_EXTRACTED TEXT_
* Begin *

Costs of revenues (including amortization of film costs) for the three month
period ended November 30, 1996 decreased to $2,548,290 from $2,803,954 for the
corresponding period in the prior year principally due to the decrease in
revenue. Costs of revenues as a percentage of revenues in the second quarter
of fiscal 1997 was 61.3% as compared to 53.7% in the second quarter of fiscal
1996. The primary reason for this increase in the cost of revenue percentage
was because the Company continued to incur fixed costs which represented a
larger portion of total costs and which were unfavorably impacted by the
reduction in revenue as explained above.
<PAGE> 3
RESULTS OF OPERATIONS FOR THE THREE MONTHS ENDED NOVEMBER 30, 1996
VERSUS THREE MONTHS ENDED NOVEMBER 30, 1995 (CONTINUED)

* End *

[Element region listings]
* Begin *

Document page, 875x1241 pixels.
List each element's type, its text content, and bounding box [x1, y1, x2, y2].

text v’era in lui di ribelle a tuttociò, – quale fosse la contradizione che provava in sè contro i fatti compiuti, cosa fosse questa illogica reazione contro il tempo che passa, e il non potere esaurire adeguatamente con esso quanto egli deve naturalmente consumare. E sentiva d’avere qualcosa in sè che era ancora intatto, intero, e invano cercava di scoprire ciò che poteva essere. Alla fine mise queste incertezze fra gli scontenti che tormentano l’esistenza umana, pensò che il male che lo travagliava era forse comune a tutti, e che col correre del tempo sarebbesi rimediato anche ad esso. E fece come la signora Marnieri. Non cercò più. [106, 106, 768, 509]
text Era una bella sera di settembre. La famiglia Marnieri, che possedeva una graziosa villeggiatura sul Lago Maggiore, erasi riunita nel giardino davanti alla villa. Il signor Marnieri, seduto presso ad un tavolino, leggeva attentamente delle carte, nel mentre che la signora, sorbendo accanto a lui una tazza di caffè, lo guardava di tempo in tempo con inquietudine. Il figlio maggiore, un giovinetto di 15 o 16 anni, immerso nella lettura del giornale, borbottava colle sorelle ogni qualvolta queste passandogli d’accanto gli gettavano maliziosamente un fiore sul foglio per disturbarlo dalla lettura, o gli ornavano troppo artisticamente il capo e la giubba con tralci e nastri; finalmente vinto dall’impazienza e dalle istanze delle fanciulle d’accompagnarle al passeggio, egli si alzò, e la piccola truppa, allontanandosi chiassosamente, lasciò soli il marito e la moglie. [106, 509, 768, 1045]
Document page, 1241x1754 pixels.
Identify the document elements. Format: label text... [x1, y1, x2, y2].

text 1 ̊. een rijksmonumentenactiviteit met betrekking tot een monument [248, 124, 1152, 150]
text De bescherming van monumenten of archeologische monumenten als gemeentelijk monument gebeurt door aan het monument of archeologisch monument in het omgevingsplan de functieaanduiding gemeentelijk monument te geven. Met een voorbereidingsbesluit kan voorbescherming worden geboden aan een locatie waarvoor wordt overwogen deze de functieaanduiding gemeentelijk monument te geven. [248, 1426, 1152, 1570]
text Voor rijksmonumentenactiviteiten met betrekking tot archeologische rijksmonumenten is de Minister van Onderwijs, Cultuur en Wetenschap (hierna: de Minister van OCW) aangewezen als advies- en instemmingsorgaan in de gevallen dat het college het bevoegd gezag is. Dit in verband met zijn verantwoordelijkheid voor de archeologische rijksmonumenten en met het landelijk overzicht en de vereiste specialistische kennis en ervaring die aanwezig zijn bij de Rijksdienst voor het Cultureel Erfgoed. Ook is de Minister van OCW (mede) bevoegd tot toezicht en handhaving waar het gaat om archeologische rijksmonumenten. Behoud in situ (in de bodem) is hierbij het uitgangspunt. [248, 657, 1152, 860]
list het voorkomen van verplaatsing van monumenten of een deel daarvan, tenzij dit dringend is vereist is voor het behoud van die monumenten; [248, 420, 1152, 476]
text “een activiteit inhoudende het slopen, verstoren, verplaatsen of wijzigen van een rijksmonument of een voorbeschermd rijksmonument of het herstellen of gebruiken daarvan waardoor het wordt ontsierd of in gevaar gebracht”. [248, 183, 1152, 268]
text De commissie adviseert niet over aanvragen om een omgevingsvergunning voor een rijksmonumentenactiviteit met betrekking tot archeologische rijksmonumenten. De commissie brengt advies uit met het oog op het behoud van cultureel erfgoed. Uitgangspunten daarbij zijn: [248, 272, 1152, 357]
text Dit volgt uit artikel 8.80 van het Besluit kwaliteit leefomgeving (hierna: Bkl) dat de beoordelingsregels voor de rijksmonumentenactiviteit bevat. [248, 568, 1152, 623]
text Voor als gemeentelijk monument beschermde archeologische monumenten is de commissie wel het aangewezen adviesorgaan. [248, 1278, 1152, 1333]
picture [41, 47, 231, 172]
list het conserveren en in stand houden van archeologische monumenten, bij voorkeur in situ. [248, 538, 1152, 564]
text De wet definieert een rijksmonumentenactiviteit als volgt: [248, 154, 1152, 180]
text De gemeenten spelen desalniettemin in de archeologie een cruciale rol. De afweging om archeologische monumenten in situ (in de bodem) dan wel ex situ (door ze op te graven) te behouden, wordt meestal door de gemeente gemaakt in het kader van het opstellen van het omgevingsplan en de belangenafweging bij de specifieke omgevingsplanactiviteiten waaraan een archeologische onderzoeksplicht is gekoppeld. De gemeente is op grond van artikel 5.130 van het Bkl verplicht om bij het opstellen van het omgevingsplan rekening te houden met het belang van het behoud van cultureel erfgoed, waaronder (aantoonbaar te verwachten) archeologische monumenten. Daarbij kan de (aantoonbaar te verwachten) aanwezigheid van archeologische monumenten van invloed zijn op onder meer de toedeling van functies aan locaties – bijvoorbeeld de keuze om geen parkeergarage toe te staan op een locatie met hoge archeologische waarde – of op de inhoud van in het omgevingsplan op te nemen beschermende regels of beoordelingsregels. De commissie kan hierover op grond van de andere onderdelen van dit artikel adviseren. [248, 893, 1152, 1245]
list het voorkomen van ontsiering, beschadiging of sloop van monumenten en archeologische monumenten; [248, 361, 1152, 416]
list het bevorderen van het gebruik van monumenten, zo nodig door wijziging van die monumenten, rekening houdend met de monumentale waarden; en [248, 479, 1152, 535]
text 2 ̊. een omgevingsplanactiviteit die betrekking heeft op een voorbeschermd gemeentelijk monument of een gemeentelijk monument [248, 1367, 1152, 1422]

* End *

_PROBLEMS_
**A.** In the passage on costs of revenues, edit the part starting with "Costs of revenues (including" and going on through "as explained above.", putting "overhead costs" in place of "fixed costs".
**B.** Resume the passage on quarterly costs of revenues from the point where it stops.
These records were taken from a separate source.

_RESULTS OF THE EXERCISE_
**A.**
Costs of revenues (including amortization of film costs) for the three month
period ended November 30, 1996 decreased to $2,548,290 from $2,803,954 for the
corresponding period in the prior year principally due to the decrease in
revenue. Costs of revenues as a percentage of revenues in the second quarter
of fiscal 1997 was 61.3% as compared to 53.7% in the second quarter of fiscal
1996. The primary reason for this increase in the cost of revenue percentage
was because the Company continued to incur overhead costs which represented a
larger portion of total costs and which were unfavorably impacted by the
reduction in revenue as explained above.

**B.**
Selling, general and administrative (SG&A) expenses for the three months ended
November 30, 1996, decreased 29.8% or $610,365 to $1,436,659 from $2,047,024
for the three months ended November 30, 1995 due to decreases in advertising,
artwork, depreciation, legal fees and payroll costs fees which were partially
offset by equipment rental and freight expenses. These expense reductions are
the result of the Company's continued expense monitoring and resolution of
previously pending legal matters. Selling, general, and administrative
expenses, as a percentage of revenue, decreased to 34.6% in 1996 as compared to
39.2% in the three months ended November 30, 1995 notwithstanding the
aforementioned decrease in revenue.
Operating income for the three month period ended November 30, 1996 was
$172,294 as compared to operating income of $369,792 for the corresponding
period in the prior year. Net income for the fiscal quarters ended November
30, 1996 and 1995 were $64,804 and $231,201 respectively, resulting in earnings
per share of $.02 for the quarter ended November 30, 1996 versus $.09 for the
quarter ended November 30, 1995.
RESULTS OF OPERATIONS FOR THE SIX MONTHS ENDED NOVEMBER 30, 1996
VERSUS SIX MONTHS ENDED NOVEMBER 30, 1995.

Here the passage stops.